PROMPT: In the entries below, format the lines from the one containing "di falsi fratelli</li>" through the one containing "<li>Chi è debole, che" as a numbered list, leaving out any blank lines.

PROVIDED DATA:
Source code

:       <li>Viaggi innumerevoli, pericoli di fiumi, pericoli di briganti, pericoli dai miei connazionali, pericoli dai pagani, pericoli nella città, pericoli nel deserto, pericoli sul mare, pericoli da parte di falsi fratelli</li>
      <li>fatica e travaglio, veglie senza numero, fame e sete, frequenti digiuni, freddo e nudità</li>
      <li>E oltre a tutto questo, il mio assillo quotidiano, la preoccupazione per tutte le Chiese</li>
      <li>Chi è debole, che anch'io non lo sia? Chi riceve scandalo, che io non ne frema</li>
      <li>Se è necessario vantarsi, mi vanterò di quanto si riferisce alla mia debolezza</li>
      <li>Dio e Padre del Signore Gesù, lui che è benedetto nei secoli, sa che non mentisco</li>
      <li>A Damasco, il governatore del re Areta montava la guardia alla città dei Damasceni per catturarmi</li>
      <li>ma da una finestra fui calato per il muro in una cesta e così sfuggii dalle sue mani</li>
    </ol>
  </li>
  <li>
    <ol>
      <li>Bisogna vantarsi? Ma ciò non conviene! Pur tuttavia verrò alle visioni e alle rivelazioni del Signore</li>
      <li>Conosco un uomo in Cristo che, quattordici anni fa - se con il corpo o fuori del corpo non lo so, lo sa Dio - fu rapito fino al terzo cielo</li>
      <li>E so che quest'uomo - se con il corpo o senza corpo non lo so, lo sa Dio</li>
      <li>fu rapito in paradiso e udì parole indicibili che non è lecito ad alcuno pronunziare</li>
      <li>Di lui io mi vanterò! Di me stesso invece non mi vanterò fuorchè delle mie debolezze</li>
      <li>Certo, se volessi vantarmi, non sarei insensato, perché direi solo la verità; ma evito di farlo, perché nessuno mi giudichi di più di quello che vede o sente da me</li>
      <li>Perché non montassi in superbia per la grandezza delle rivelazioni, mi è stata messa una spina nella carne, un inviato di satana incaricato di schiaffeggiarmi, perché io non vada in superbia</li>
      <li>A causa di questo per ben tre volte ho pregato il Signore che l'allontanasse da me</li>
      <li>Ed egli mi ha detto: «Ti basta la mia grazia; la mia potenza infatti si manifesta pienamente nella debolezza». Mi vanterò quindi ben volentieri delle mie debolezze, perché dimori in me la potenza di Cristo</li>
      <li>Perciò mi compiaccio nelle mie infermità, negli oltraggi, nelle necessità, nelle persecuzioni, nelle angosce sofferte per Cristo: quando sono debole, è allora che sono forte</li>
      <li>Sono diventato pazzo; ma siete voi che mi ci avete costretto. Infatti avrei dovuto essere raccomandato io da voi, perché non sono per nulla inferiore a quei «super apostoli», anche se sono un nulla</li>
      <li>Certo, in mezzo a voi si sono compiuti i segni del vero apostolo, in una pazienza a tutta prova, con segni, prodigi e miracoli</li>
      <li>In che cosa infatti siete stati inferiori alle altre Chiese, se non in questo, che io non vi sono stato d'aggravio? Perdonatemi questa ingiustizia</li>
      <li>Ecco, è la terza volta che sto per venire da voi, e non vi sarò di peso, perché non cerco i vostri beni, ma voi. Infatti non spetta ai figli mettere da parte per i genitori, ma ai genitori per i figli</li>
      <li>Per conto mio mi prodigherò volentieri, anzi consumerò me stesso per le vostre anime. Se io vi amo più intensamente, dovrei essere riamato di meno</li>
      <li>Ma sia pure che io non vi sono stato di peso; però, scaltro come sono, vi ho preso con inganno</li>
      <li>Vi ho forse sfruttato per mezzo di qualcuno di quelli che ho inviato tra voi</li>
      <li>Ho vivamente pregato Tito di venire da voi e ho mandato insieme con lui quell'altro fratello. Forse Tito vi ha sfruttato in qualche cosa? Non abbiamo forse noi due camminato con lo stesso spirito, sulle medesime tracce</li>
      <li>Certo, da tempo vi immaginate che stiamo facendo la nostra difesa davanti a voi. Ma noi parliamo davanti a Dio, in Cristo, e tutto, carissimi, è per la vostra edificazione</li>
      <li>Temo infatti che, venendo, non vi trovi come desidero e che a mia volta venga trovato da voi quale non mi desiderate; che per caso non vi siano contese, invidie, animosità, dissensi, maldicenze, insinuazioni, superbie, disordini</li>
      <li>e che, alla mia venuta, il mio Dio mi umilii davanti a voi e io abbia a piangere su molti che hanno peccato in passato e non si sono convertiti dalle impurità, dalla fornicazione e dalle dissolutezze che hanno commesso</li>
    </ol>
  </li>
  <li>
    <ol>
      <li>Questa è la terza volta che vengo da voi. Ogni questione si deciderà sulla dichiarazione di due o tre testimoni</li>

RESPONSE TO THIS EXERCISE:
1. :       <li>Viaggi innumerevoli, pericoli di fiumi, pericoli di briganti, pericoli dai miei connazionali, pericoli dai pagani, pericoli nella città, pericoli nel deserto, pericoli sul mare, pericoli da parte di falsi fratelli</li>
2.       <li>fatica e travaglio, veglie senza numero, fame e sete, frequenti digiuni, freddo e nudità</li>
3.       <li>E oltre a tutto questo, il mio assillo quotidiano, la preoccupazione per tutte le Chiese</li>
4.       <li>Chi è debole, che anch'io non lo sia? Chi riceve scandalo, che io non ne frema</li>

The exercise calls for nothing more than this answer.